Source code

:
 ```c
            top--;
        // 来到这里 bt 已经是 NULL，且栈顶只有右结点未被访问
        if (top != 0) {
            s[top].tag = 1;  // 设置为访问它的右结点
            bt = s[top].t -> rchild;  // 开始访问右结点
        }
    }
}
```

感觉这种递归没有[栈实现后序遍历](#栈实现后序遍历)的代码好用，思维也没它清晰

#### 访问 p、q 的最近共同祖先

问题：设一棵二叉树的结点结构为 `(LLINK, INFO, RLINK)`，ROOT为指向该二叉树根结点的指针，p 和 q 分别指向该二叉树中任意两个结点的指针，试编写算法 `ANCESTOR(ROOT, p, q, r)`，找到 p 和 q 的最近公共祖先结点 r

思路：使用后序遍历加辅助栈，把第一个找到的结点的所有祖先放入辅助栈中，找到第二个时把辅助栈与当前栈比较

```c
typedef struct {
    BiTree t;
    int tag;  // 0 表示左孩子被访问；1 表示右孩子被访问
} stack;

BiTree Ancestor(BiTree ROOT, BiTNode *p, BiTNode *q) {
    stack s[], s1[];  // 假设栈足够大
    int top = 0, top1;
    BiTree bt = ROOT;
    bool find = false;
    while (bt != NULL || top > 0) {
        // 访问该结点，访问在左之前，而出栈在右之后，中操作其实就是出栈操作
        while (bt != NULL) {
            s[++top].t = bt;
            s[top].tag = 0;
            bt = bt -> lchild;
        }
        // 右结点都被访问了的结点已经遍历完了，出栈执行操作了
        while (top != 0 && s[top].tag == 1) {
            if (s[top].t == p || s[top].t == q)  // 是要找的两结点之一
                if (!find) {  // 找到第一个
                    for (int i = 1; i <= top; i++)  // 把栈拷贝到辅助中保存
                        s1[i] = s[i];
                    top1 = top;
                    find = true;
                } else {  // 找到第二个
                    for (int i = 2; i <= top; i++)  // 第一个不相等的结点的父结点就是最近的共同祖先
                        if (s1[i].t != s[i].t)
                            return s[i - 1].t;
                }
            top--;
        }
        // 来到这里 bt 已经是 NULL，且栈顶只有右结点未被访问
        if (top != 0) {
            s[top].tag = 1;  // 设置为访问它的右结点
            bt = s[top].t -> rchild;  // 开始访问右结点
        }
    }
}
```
+++
EXERCISE OBJECTIVE - In the entries above, find lines with "while" and copy each.

THE ANSWER -
    while (bt != NULL || top > 0) {
        while (bt != NULL) {
        while (top != 0 && s[top].tag == 1) {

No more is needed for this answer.